R.C. 4117.17 states:

"Formal charges, petitions, complaints, orders, evidence, fact-finding recommendations, and other proceedings instituted by the state employment relations board under Chapter 4117. of the Revised Code are public records and available for inspection or copying subject to rules made by the board. All hearings on complaints or petitions pursuant to Chapter 4117. of the Revised Code are open to the public."

Appellants argue that R.C. 4117.17 rather than R.C. 149.43 governs access to SERB's files. They contend that R.C. 4117.17 is a specific statute covering the same subject matter as R.C. 149.43 and therefore prevails over the latter, more general statute.

R.C. 1.51 states:

"If a general provision conflicts with a special or local provision, they shall be construed, if possible, so that effect is given to both. If the conflict between the provisions is irreconcilable, the special or local provision prevails as an exception to the general provision, unless the general provision is the later adoption and the manifest intent is that the general provision prevail."

As R.C. 1.51 states, if there is a conflict and the statutes cannot be construed to give effect to both, the special provision ordinarily prevails. We, however, find no conflict between the statutes in question. R.C. 149.43 provides a broad definition of public records. R.C. 4117.17 provides specific direction when a request for SERB's records is made. For example, there can be no question now, as there may have been prior to the enactment of R.C. 4117.17, that the specifically designated categories in R.C. 4117.17 constitute public records. However, R.C. 149.43 must be applied to SERB's records not specifically designated in R.C. 4117.17 and to exceptions such as "trial preparation" materials and confidential law enforcement investigatory records. Effect may be given to both statutes because a determination of whether certain of SERB's records are public begins with R.C. 4117.17. If there remains a question, R.C. 149.43 must be applied. We must assume that had the General Assembly intended R.C. 4117.17 to be exclusive of other public records statutes, one or both of the statutes would reflect that intention.

The first question, therefore, is whether the records listed in R.C. 4117.17 include SERB's investigatory files.

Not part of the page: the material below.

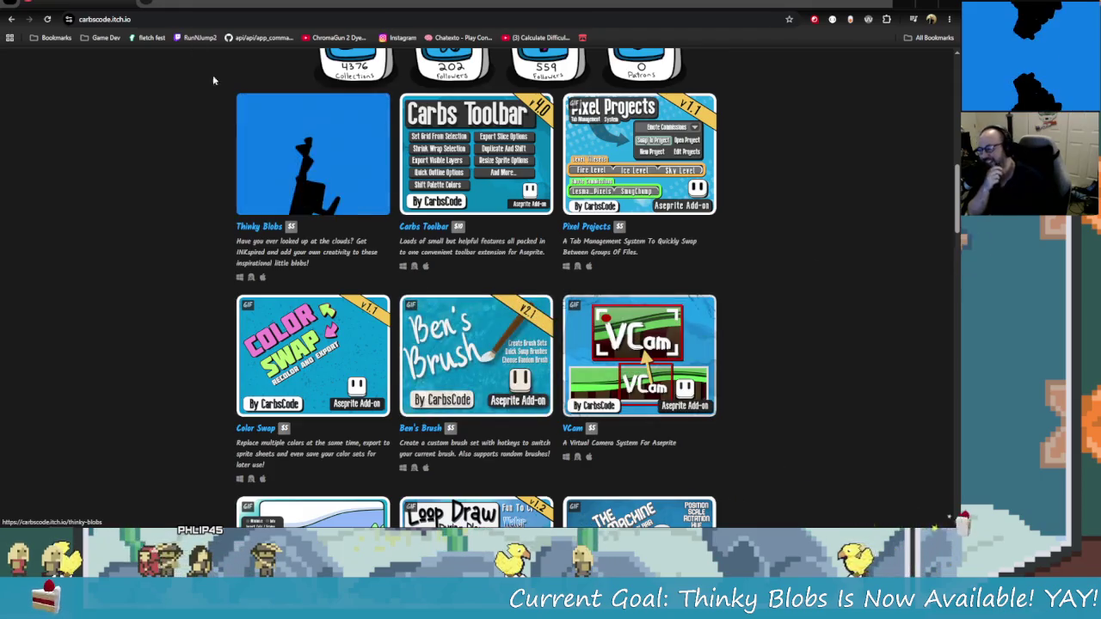
left_click(148, 2)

Two references in the statute are applicable--"evidence" and "other proceedings instituted."

It is clear by the terms of R.C. 4117.12(B) that when a charge is filed with SERB, the purpose of SERB's investigation is to gather evidence that tends to prove or disprove the charge. Based on the evidence before it, SERB initially determines whether there exists probable cause upon which to issue a complaint. While there may be material in SERB's investigatory file that is not evidence and not available to the public, that material may be redacted by a trial judge after an in camera inspection of the files. All evidence in the files that is not excepted under R.C. 149.43 must be disclosed, as "evidence" is a category specifically designated in R.C. 4117.17.

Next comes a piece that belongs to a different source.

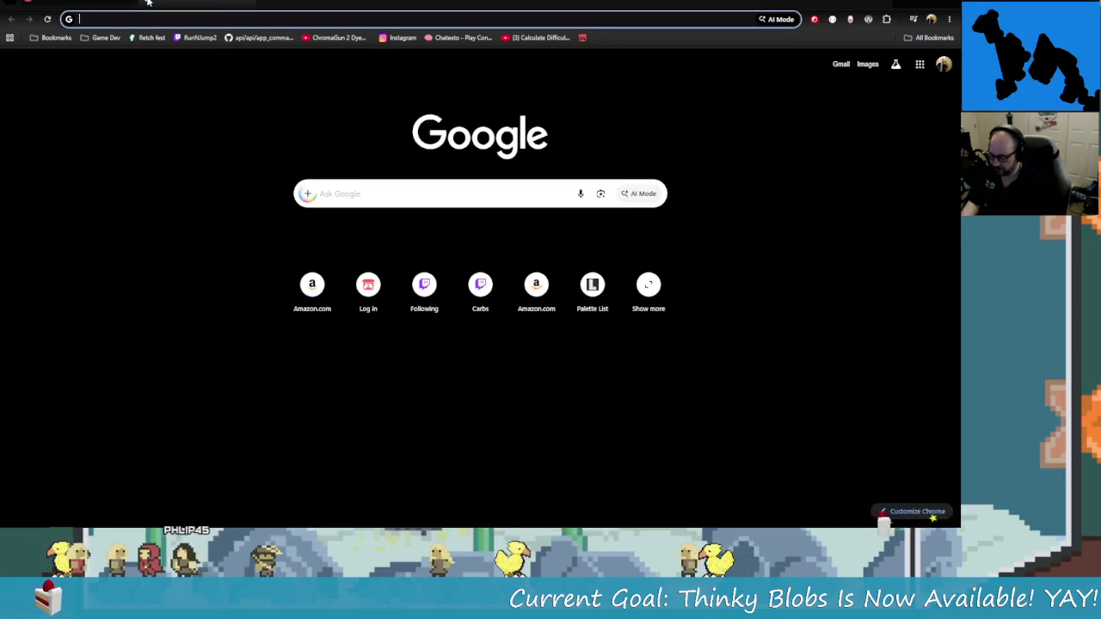
Search Google for 'cupofjoe twitch'
type("cup")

R.C. 4117.17 also states that "other proceedings instituted" by SERB are public. Appellants' assertion that the General Assembly intended to exclude items not specifically listed is unsupported and without merit. The clear language of the statute demonstrates that the General Assembly intended a policy of openness for proceedings by SERB. Investigatory files are therefore not implicitly excluded under this language and, unless excepted from disclosure, are public records under R.C. 149.43.

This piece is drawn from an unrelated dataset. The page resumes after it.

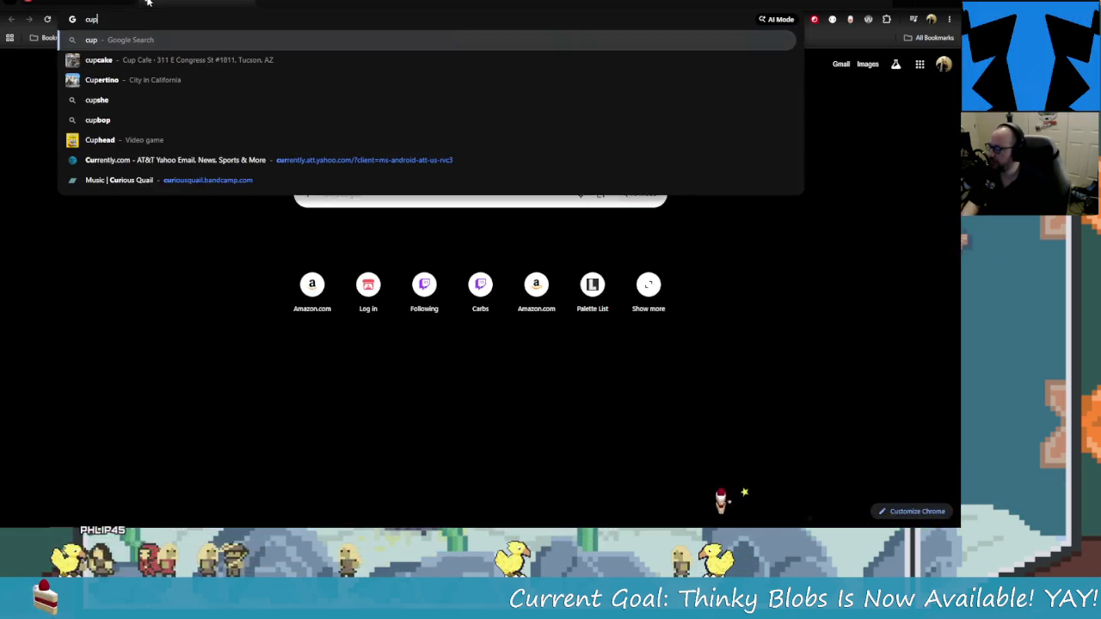
type("ofjoe")
key("Return")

As stated supra, "evidence" in SERB's investigatory files must be disclosed. Pursuant to R.C. 149.43, the balance of the information in SERB's investigatory files must also be disclosed unless the material is specifically excepted, because such files constitute a record kept by a public office. Appellants claim the file is excepted under R.C. 149.43. An analysis of the exceptions under that statute is therefore...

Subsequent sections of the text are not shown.